Of all the entries below, only the lines from the one with "(Aktiengesellschaft), GmbH & Co. KG." up to and including the one with "but it can also" are to be duplicated exactly.

─── RECORDED INFORMATION ───

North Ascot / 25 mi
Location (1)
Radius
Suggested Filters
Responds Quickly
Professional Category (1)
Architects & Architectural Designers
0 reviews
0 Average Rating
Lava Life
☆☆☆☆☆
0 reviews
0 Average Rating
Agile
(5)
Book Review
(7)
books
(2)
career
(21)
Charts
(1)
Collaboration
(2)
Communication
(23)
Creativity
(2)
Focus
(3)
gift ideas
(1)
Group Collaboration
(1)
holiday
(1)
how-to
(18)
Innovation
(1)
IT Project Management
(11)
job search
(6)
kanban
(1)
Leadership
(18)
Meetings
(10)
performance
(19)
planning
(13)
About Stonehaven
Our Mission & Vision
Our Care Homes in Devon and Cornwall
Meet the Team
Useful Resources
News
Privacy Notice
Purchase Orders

───
─── RECORDED INFORMATION ───

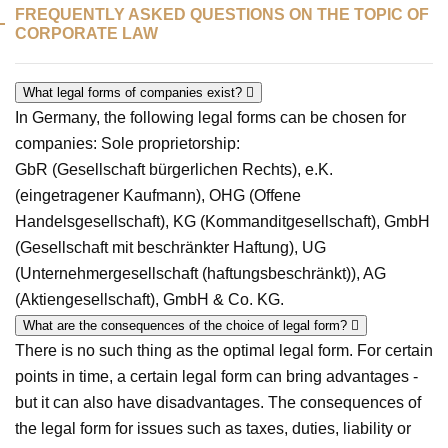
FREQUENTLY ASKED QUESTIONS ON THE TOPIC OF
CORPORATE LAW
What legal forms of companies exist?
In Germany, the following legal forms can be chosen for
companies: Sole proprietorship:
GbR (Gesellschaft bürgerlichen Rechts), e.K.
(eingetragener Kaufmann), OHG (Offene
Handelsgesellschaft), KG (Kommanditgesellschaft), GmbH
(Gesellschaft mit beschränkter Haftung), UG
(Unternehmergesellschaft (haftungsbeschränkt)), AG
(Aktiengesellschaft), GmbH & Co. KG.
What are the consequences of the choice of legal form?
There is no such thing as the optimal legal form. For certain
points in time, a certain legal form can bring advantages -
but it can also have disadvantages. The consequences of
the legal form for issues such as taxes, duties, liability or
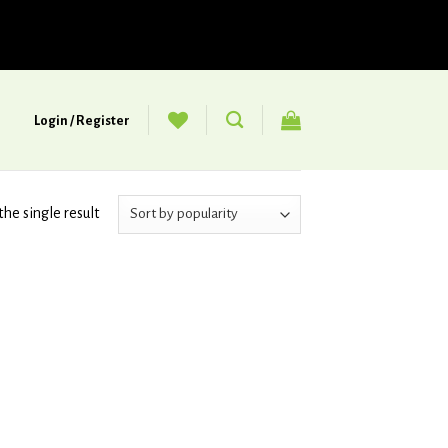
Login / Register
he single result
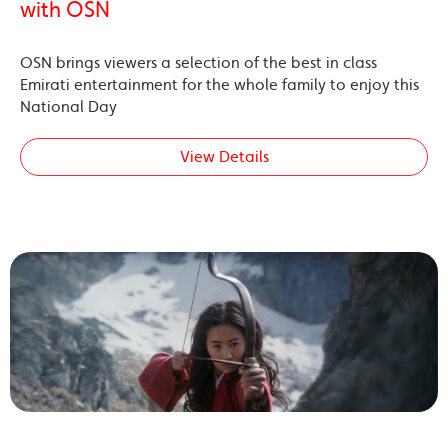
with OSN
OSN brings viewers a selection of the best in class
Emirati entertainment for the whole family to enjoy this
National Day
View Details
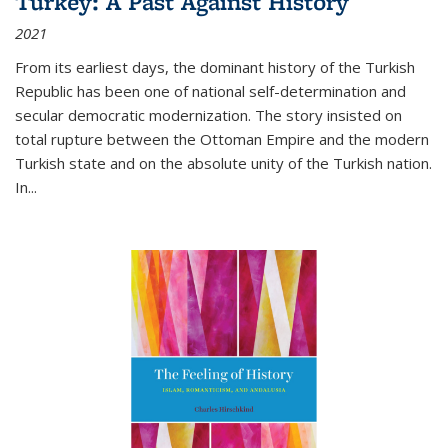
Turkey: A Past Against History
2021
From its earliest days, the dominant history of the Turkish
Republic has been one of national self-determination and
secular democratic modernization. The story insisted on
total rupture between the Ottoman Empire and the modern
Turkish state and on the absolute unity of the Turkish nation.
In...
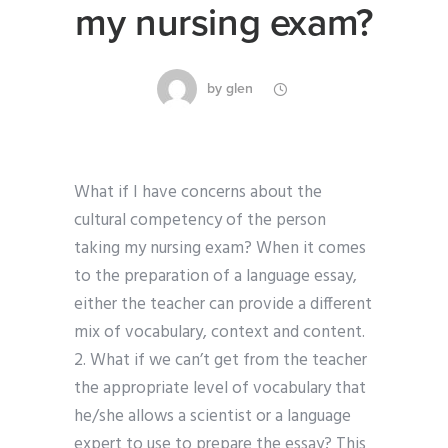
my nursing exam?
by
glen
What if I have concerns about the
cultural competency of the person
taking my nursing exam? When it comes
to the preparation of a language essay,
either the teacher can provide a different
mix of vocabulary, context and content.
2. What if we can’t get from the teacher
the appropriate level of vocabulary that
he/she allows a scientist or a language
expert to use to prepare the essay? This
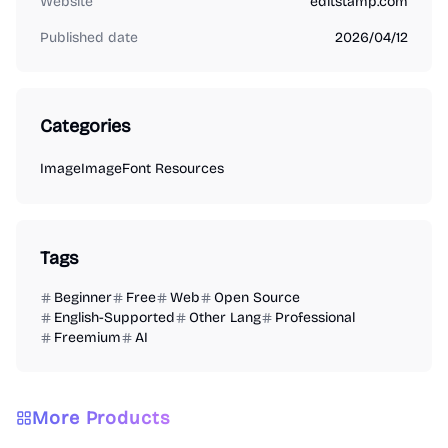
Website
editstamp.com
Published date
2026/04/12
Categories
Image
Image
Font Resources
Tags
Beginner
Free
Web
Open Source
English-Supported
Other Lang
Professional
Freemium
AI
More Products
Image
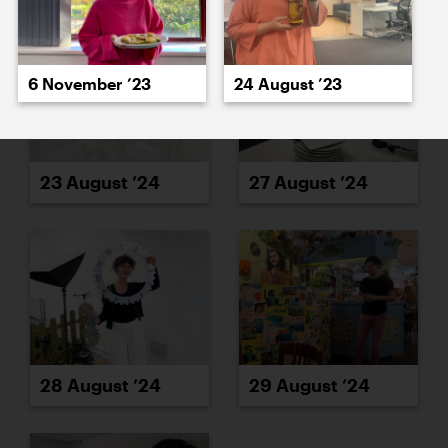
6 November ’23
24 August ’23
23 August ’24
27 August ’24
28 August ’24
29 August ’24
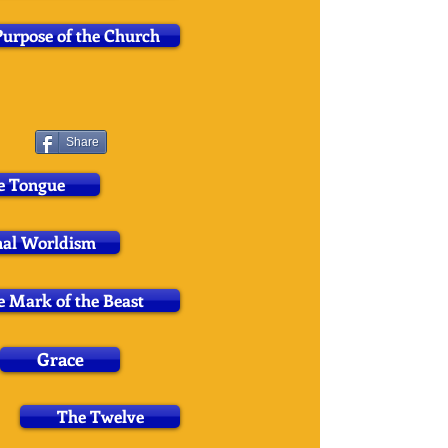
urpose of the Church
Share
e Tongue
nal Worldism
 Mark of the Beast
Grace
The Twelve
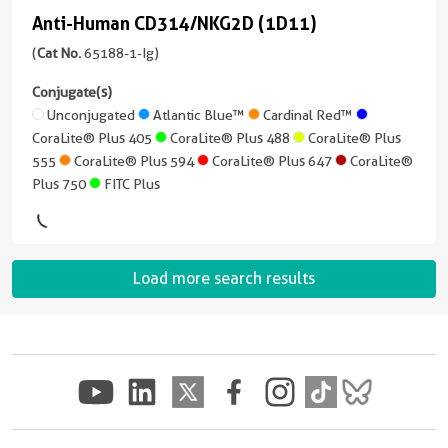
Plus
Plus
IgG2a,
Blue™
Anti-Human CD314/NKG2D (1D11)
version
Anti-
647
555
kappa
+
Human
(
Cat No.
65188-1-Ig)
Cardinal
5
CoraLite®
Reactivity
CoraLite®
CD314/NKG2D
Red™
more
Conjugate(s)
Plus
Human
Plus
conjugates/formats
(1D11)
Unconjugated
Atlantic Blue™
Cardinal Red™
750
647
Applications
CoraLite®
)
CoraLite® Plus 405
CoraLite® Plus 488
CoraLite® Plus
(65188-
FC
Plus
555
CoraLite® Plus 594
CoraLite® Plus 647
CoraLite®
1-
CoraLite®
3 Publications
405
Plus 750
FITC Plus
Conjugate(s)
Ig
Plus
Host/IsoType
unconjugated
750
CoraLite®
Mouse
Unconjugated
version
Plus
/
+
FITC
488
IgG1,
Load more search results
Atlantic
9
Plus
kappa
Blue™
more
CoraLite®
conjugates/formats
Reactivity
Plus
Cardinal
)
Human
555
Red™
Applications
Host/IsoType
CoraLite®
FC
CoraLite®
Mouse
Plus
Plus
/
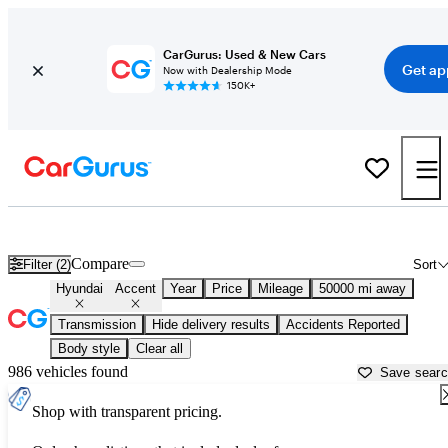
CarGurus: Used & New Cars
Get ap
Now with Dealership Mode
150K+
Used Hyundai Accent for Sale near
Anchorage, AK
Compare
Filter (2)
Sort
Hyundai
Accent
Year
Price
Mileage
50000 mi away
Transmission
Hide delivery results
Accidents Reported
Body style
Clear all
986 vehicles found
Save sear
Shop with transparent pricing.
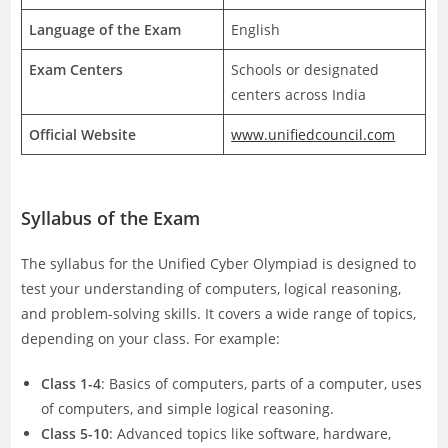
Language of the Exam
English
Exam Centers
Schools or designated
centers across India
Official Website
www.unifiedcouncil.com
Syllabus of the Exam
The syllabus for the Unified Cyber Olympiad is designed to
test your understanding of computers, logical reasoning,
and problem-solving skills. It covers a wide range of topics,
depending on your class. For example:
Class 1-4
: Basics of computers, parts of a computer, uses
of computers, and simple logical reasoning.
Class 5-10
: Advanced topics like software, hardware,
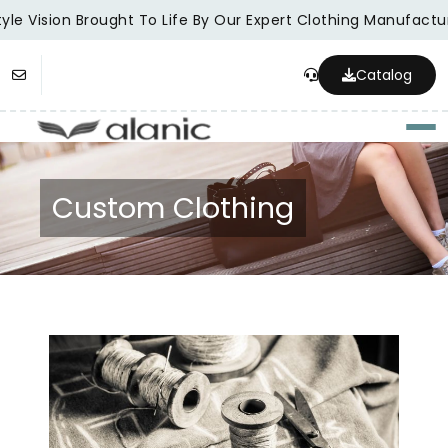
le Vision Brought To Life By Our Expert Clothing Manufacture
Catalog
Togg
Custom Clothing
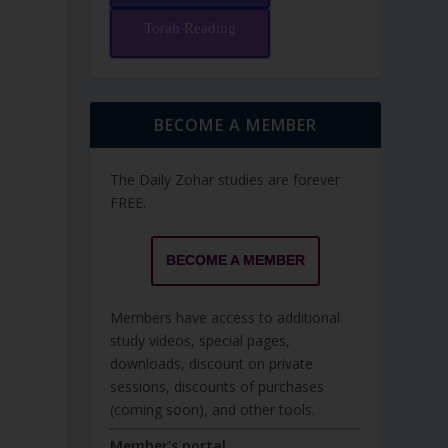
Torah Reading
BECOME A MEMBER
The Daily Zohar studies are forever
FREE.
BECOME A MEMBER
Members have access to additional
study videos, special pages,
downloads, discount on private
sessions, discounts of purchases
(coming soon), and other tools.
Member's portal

───
─── RECORDED INFORMATION ───

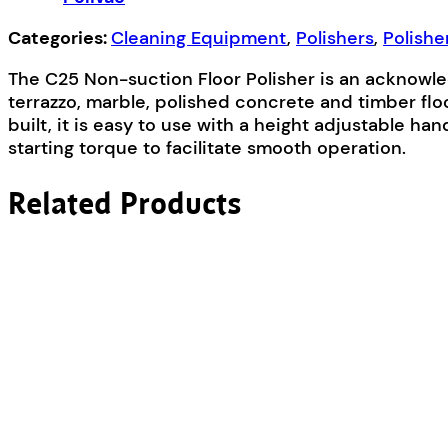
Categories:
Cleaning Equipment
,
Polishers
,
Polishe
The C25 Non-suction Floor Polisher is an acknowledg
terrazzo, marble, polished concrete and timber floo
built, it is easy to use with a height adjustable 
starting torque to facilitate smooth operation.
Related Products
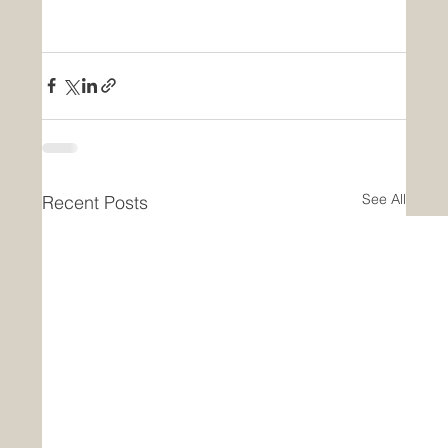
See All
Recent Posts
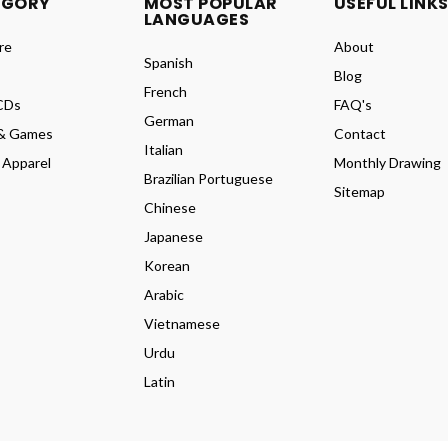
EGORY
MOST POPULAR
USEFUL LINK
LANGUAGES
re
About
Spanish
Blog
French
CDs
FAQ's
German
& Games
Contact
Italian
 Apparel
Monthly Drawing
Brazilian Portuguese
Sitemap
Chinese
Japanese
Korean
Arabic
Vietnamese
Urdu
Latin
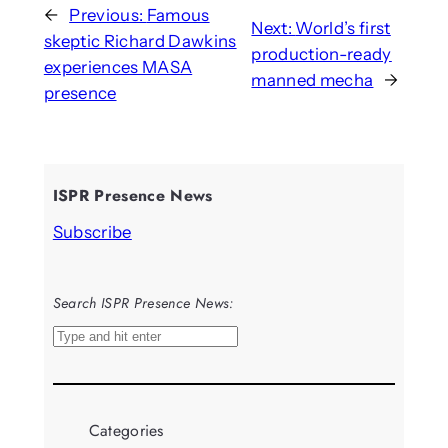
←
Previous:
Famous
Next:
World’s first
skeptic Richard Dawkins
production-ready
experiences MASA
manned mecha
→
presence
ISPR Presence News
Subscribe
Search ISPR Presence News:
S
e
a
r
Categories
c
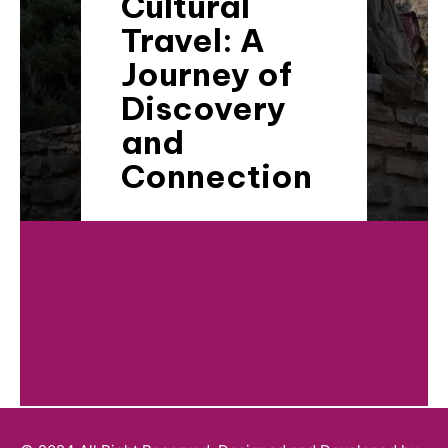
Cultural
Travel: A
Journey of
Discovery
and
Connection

───

RESULT:
(Aktiengesellschaft), GmbH & Co. KG.
What are the consequences of the choice of legal form?
There is no such thing as the optimal legal form. For certain
points in time, a certain legal form can bring advantages -
but it can also have disadvantages. The consequences of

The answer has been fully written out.